(Assigned task) Transcribe everything in the records exactly. Skip the images.

(Source material)
================
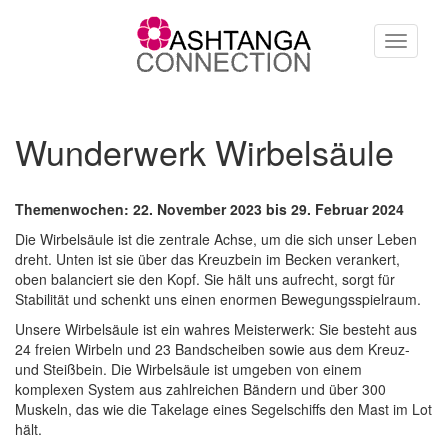
Direkt zum Inhalt
Toggle
navigati
Wunderwerk Wirbelsäule
Themenwochen: 22. November 2023 bis 29. Februar 2024
Die Wirbelsäule ist die zentrale Achse, um die sich unser Leben
dreht. Unten ist sie über das Kreuzbein im Becken verankert,
oben balanciert sie den Kopf. Sie hält uns aufrecht, sorgt für
Stabilität und schenkt uns einen enormen Bewegungsspielraum.
Unsere Wirbelsäule ist ein wahres Meisterwerk: Sie besteht aus
24 freien Wirbeln und 23 Bandscheiben sowie aus dem Kreuz-
und Steißbein. Die Wirbelsäule ist umgeben von einem
komplexen System aus zahlreichen Bändern und über 300
Muskeln, das wie die Takelage eines Segelschiffs den Mast im Lot
hält.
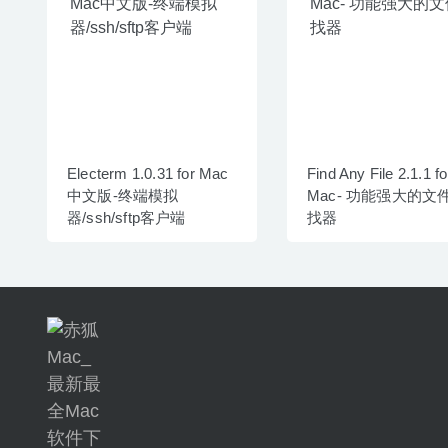
Electerm 1.0.31 for Mac
Find Any File 2.1.1 fo
中文版-终端模拟
Mac- 功能强大的文
器/ssh/sftp客户端
找器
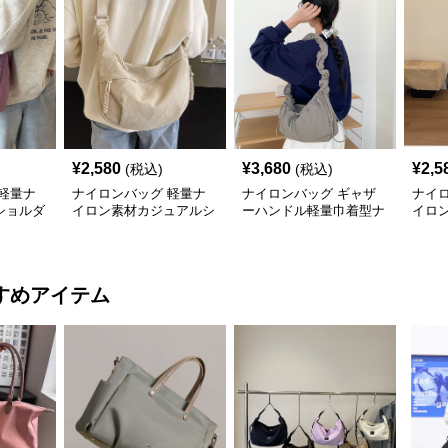
¥
2,580
¥
3,680
¥
2,5
(税込)
(税込)
軽量ナ
ナイロンバッグ 軽量ナ
ナイロンバッグ ギャザ
ナイ
ショルダ
イロン素材カジュアルシ
ーハンドル軽量巾着型ナ
イロ
ョルダーバッグ
イロンショルダーバッグ
バッ
すめアイテム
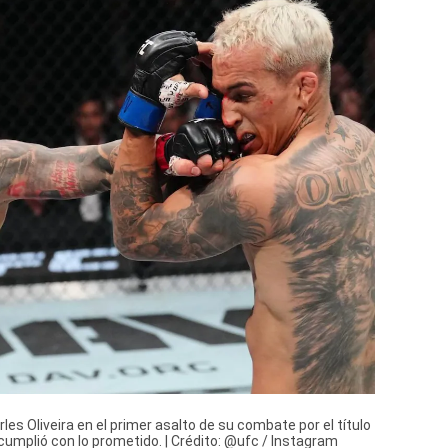
rles Oliveira en el primer asalto de su combate por el título
cumplió con lo prometido. | Crédito: @ufc / Instagram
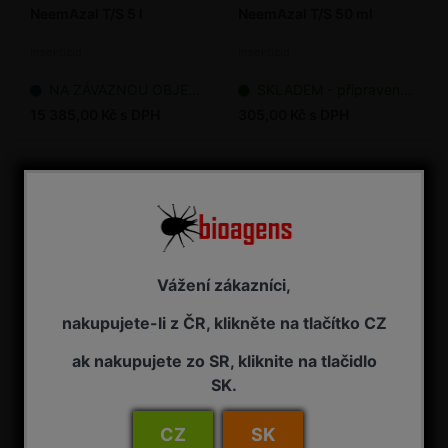
NeemAzal T/S 5 l
NeemAzal T/S 50 ml
Insekticid
Insekticid
NA ZÁVAZNOU OBJEDNÁVKU
SKLADEM - připraveno k odeslání
15 385,00 Kč s DPH
305,00 Kč s DPH
Vážení zákazníci,
nakupujete-li z ČR, klikněte na tlačítko CZ
ak nakupujete zo SR, kliknite na tlačidlo
Neudosan - přípravek
Neudosan 10 l
SK.
proti škůdcům 250 ml
Insekticid, akaricid
Biologický insekticid, akaricid
CZ
SK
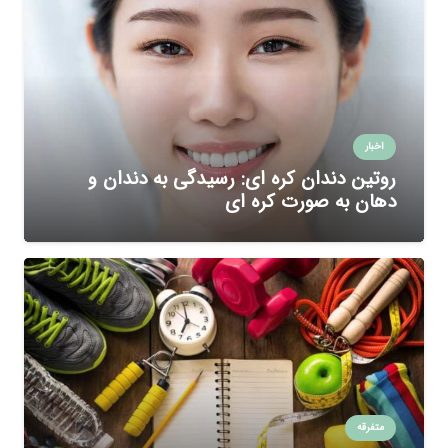
اخبار
روتین دندان کره ای: رسیدگی به دندان و
دهان به صورت کره ای
متفرقه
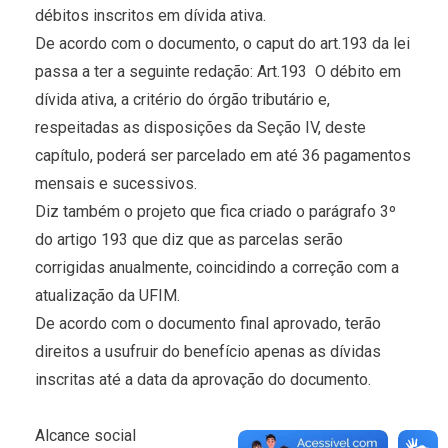
débitos inscritos em dívida ativa.
De acordo com o documento, o caput do art.193 da lei
passa a ter a seguinte redação: Art.193  O débito em
dívida ativa, a critério do órgão tributário e,
respeitadas as disposições da Seção IV, deste
capítulo, poderá ser parcelado em até 36 pagamentos
mensais e sucessivos.
Diz também o projeto que fica criado o parágrafo 3º
do artigo 193 que diz que as parcelas serão
corrigidas anualmente, coincidindo a correção com a
atualização da UFIM.
De acordo com o documento final aprovado, terão
direitos a usufruir do benefício apenas as dívidas
inscritas até a data da aprovação do documento.
Alcance social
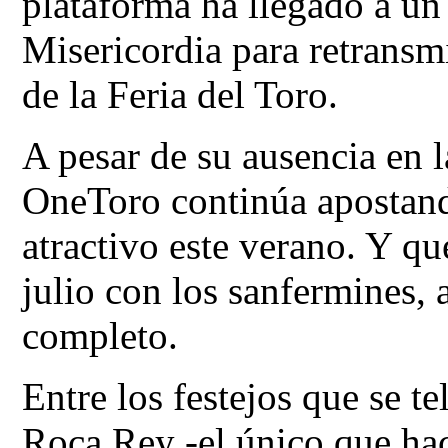
plataforma ha llegado a un
Misericordia para retransmi
de la Feria del Toro.
A pesar de su ausencia en l
OneToro continúa apostand
atractivo este verano. Y 
julio con los sanfermines, 
completo.
Entre los festejos que se te
Roca Rey -el único que hac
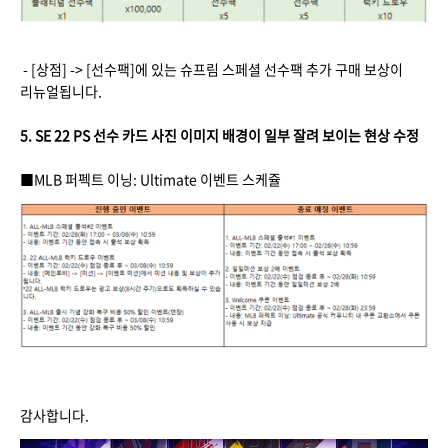
- [상점] -> [선수팩]에 있는 슈프림 스페셜 선수팩 추가 구매 보상이
리뉴얼됩니다.
5. SE 22 PS 선수 카드 사진 이미지 배경이 일부 잘려 보이는 현상 수정
■MLB 퍼펙트 이닝: Ultimate 이벤트 스케쥴
감사합니다.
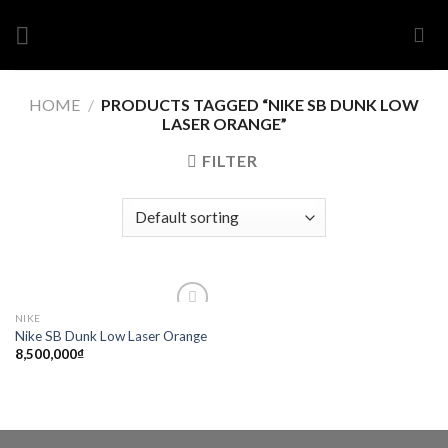
Skip
to
content
HOME
/
PRODUCTS TAGGED “NIKE SB DUNK LOW
LASER ORANGE”
FILTER
NIKE
Add to
Nike SB Dunk Low Laser Orange
wishlist
8,500,000
₫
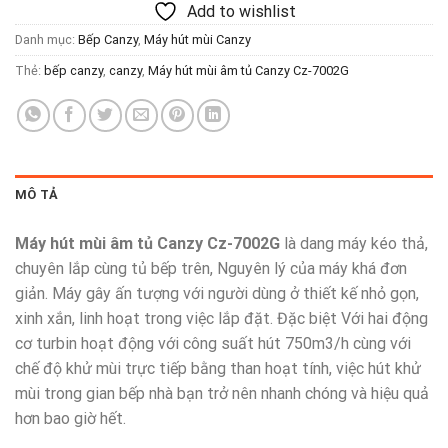
Add to wishlist
Danh mục:
Bếp Canzy
,
Máy hút mùi Canzy
Thẻ:
bếp canzy
,
canzy
,
Máy hút mùi âm tủ Canzy Cz-7002G
MÔ TẢ
Máy hút mùi âm tủ Canzy Cz-7002G
là dang máy kéo thả,
chuyên lắp cùng tủ bếp trên, Nguyên lý của máy khá đơn
giản. Máy gây ấn tượng với người dùng ở thiết kế nhỏ gọn,
xinh xắn, linh hoạt trong việc lắp đặt. Đặc biệt Với hai động
cơ turbin hoạt động với công suất hút 750m3/h cùng với
chế độ khử mùi trực tiếp bằng than hoạt tính, việc hút khử
mùi trong gian bếp nhà bạn trở nên nhanh chóng và hiệu quả
hơn bao giờ hết.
================
(Expected answer)
Direkt zum Inhalt
Toggle
navigati
Wunderwerk Wirbelsäule
Themenwochen: 22. November 2023 bis 29. Februar 2024
Die Wirbelsäule ist die zentrale Achse, um die sich unser Leben
dreht. Unten ist sie über das Kreuzbein im Becken verankert,
oben balanciert sie den Kopf. Sie hält uns aufrecht, sorgt für
Stabilität und schenkt uns einen enormen Bewegungsspielraum.
Unsere Wirbelsäule ist ein wahres Meisterwerk: Sie besteht aus
24 freien Wirbeln und 23 Bandscheiben sowie aus dem Kreuz-
und Steißbein. Die Wirbelsäule ist umgeben von einem
komplexen System aus zahlreichen Bändern und über 300
Muskeln, das wie die Takelage eines Segelschiffs den Mast im Lot
hält.
Electerm 1.0.31 for Mac
Find Any File 2.1.1 fo
中文版-终端模拟
Mac- 功能强大的文
器/ssh/sftp客户端
找器
¥
2,580
¥
3,680
¥
2,5
(税込)
(税込)
軽量ナ
ナイロンバッグ 軽量ナ
ナイロンバッグ ギャザ
ナイ
ショルダ
イロン素材カジュアルシ
ーハンドル軽量巾着型ナ
イロ
ョルダーバッグ
イロンショルダーバッグ
バッ
すめアイテム
rles Oliveira en el primer asalto de su combate por el título
cumplió con lo prometido. | Crédito: @ufc / Instagram
NeemAzal T/S 5 l
NeemAzal T/S 50 ml
Insekticid
Insekticid
NA ZÁVAZNOU OBJEDNÁVKU
SKLADEM - připraveno k odeslání
15 385,00 Kč s DPH
305,00 Kč s DPH
Vážení zákazníci,
nakupujete-li z ČR, klikněte na tlačítko CZ
ak nakupujete zo SR, kliknite na tlačidlo
Neudosan - přípravek
Neudosan 10 l
SK.
proti škůdcům 250 ml
Insekticid, akaricid
Biologický insekticid, akaricid
CZ
SK
اخبار
روتین دندان کره ای: رسیدگی به دندان و
دهان به صورت کره ای
متفرقه
débitos inscritos em dívida ativa.
De acordo com o documento, o caput do art.193 da lei
passa a ter a seguinte redação: Art.193  O débito em
dívida ativa, a critério do órgão tributário e,
respeitadas as disposições da Seção IV, deste
capítulo, poderá ser parcelado em até 36 pagamentos
mensais e sucessivos.
Diz também o projeto que fica criado o parágrafo 3º
do artigo 193 que diz que as parcelas serão
corrigidas anualmente, coincidindo a correção com a
atualização da UFIM.
De acordo com o documento final aprovado, terão
direitos a usufruir do benefício apenas as dívidas
inscritas até a data da aprovação do documento.
Alcance social
plataforma ha llegado a un
Misericordia para retransmi
de la Feria del Toro.
A pesar de su ausencia en l
OneToro continúa apostand
atractivo este verano. Y 
julio con los sanfermines, 
completo.
Entre los festejos que se te
Roca Rey -el único que hac
- [상점] -> [선수팩]에 있는 슈프림 스페셜 선수팩 추가 구매 보상이
리뉴얼됩니다.
5. SE 22 PS 선수 카드 사진 이미지 배경이 일부 잘려 보이는 현상 수정
■MLB 퍼펙트 이닝: Ultimate 이벤트 스케쥴
감사합니다.
Skip
to
content
HOME
/
PRODUCTS TAGGED “NIKE SB DUNK LOW
LASER ORANGE”
FILTER
NIKE
Add to
Nike SB Dunk Low Laser Orange
wishlist
8,500,000
₫
Add to wishlist
Danh mục:
Bếp Canzy
,
Máy hút mùi Canzy
Thẻ:
bếp canzy
,
canzy
,
Máy hút mùi âm tủ Canzy Cz-7002G
MÔ TẢ
Máy hút mùi âm tủ Canzy Cz-7002G
là dang máy kéo thả,
chuyên lắp cùng tủ bếp trên, Nguyên lý của máy khá đơn
giản. Máy gây ấn tượng với người dùng ở thiết kế nhỏ gọn,
xinh xắn, linh hoạt trong việc lắp đặt. Đặc biệt Với hai động
cơ turbin hoạt động với công suất hút 750m3/h cùng với
chế độ khử mùi trực tiếp bằng than hoạt tính, việc hút khử
mùi trong gian bếp nhà bạn trở nên nhanh chóng và hiệu quả
hơn bao giờ hết.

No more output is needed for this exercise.